== YOUR INSTRUCTIONS ==
Begin at the line below that has "18, Average groundspeed: 264 -> 265" and stop after the line that has "20, Average groundspeed: 262 -> 264". Please restate only those lines, word for word.

== WORKING DATA ==
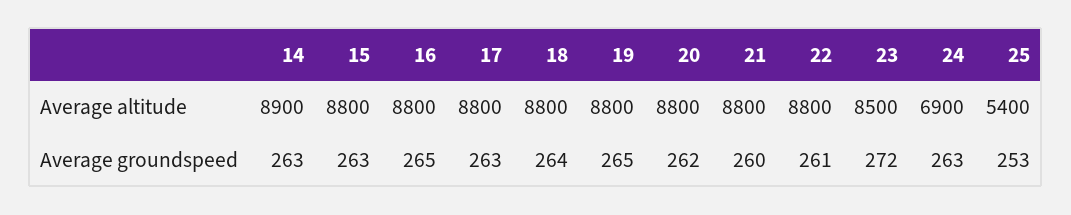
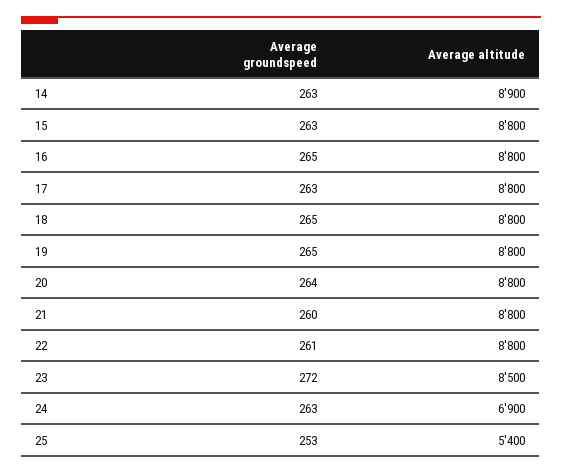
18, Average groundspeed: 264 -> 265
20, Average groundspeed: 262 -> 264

---

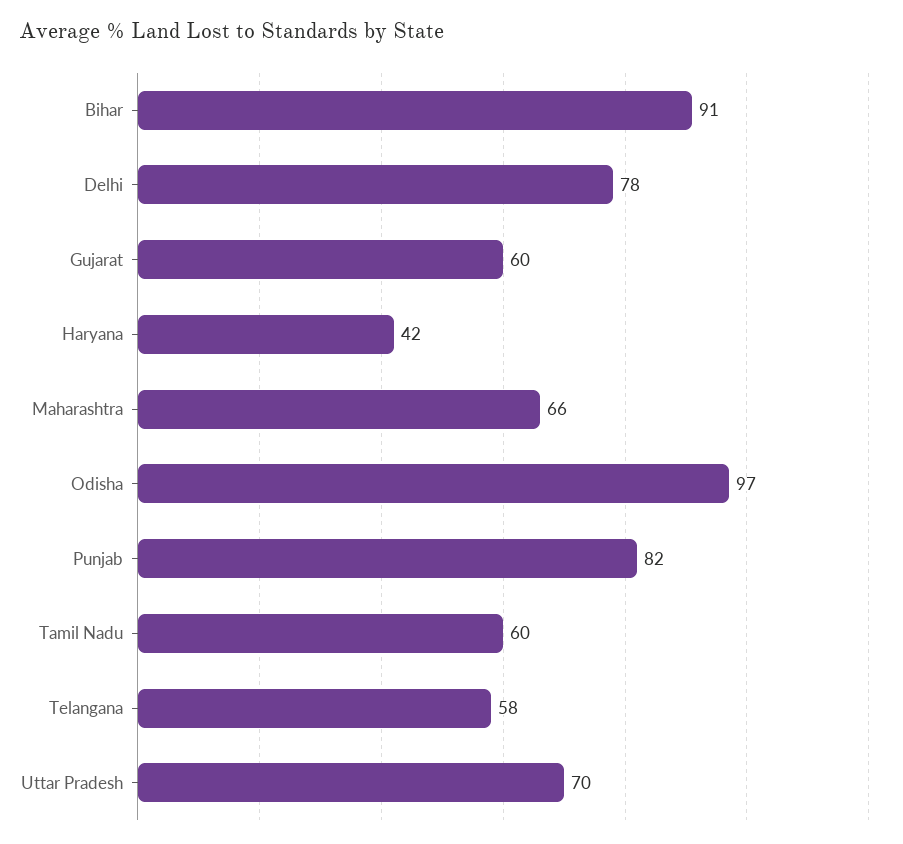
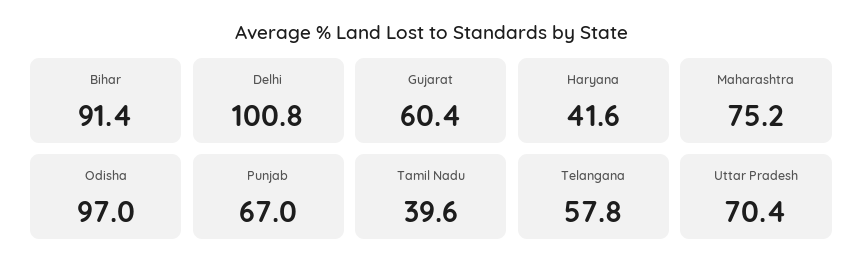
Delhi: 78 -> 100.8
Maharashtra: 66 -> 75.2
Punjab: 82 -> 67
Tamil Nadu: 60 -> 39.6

== ANSWER BOX ==
18, Average groundspeed: 264 -> 265
20, Average groundspeed: 262 -> 264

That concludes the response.